La protagonista, Rosina, ha escuchado escondida esa canción de Leonello, y decide seducirlo, para lo que, escondida, canta una canción que enamora a Leonello; es el “Marinela, Marinela”, la canción del olvido que da título a la zarzuela, y que escuchamos aquí en voz de Ainhoa Arteta, en ese magnífico recital de zarzuela que dio en 1996:

Y terminamos con la página más popular, el “Soldado de Nápoles” para tenor y coro:

Su ritmo de trabajo se reduce notablemente a partir de esos años, y el siguiente título que vamos a destacar nos lleva ya a 1927, con “Los de Aragón”, con su célebre jota que escuchamos en voz de Alfredo Kraus:

El 6 de abril de 1929 estrena una de sus últimas obras, “Los claveles”, de la que escuchamos la romanza de Rosa “¿Qué te importa que no venga?”, en voz de Victoria de los Ángeles:

Y escuchamos también el coro de obreras, “Dice que se va”:

Y así llegamos a su última zarzuela, la famosa “La dolorosa”, de la que destaca la famosa romanza de Rafael “La roca fría del calvario”, en la que se perciben unos acentos veristas de gran impacto dramático.
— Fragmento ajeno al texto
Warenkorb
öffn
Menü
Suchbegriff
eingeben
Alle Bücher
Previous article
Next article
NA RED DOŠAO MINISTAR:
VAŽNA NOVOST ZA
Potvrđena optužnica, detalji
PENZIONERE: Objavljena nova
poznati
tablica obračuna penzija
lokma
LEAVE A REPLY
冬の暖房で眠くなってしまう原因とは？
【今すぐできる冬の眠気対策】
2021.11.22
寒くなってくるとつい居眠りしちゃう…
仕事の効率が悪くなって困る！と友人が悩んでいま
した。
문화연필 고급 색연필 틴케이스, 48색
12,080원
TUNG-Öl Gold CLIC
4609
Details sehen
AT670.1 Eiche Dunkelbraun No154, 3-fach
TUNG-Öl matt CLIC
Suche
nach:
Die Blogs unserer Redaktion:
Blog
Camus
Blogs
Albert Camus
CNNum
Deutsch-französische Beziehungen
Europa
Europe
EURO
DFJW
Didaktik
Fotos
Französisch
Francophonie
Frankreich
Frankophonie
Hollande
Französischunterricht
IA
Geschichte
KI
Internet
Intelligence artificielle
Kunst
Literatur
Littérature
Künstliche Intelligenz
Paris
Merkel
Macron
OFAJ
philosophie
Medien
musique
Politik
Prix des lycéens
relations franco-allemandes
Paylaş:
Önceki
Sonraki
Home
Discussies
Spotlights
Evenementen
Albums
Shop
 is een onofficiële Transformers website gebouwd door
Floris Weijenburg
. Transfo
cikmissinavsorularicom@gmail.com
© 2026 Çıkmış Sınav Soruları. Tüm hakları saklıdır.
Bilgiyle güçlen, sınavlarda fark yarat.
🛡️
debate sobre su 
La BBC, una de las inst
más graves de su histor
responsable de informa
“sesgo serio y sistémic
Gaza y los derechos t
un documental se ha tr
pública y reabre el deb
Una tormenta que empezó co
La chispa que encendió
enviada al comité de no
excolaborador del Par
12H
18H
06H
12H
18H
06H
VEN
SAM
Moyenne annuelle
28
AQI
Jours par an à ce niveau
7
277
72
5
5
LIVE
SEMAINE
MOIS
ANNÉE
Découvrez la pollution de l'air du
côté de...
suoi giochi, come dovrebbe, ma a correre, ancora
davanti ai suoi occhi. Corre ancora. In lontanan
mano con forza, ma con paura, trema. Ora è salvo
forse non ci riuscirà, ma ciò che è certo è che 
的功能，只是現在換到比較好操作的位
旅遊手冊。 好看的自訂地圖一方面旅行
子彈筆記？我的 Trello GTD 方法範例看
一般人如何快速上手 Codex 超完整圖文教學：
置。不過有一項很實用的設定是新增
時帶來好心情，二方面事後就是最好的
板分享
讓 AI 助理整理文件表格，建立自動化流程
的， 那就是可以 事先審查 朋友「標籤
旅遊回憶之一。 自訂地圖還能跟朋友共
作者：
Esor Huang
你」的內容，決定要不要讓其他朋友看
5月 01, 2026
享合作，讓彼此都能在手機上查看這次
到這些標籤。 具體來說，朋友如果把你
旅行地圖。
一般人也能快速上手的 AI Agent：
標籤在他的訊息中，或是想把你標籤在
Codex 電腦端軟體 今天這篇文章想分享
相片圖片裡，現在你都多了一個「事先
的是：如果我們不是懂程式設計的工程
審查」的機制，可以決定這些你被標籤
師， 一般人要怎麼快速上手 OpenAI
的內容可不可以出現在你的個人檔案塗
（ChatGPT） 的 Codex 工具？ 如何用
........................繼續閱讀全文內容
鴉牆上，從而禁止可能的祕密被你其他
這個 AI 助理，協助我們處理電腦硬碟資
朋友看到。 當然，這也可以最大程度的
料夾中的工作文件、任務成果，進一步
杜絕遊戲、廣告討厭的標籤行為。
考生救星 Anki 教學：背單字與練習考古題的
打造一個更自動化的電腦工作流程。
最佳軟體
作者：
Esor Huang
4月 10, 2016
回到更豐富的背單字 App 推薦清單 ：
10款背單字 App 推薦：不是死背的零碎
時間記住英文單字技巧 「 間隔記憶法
Y ya puestos, vamos a escuchar la mejor versión imaginable, porque a ver quién la ha cantado mejor que el joven Alfredo Kraus en 1959:

A partir de ahí, José Serrano se retira a su localidad natal, Sueca, en concreto a El Perelló, cerca de la Albufera valenciana, donde se dedica a la pesca, hasta que, en 1940, un cáncer de esófago le obliga a ir a Madrid, donde morirá al año siguiente, el 8 de marzo de 1941.

Es por ello hoy una buena fecha para recordar a una gran figura de la zarzuela, un grandísimo compositor que nos dejó obras memorables y que seguramente merecería ser más conocido de lo que es. A ver si conseguimos que José Serrano termine siendo una figura tan conocida como Bretón, Vives o Moreno Torroba, porque en mi opinión bien lo merece.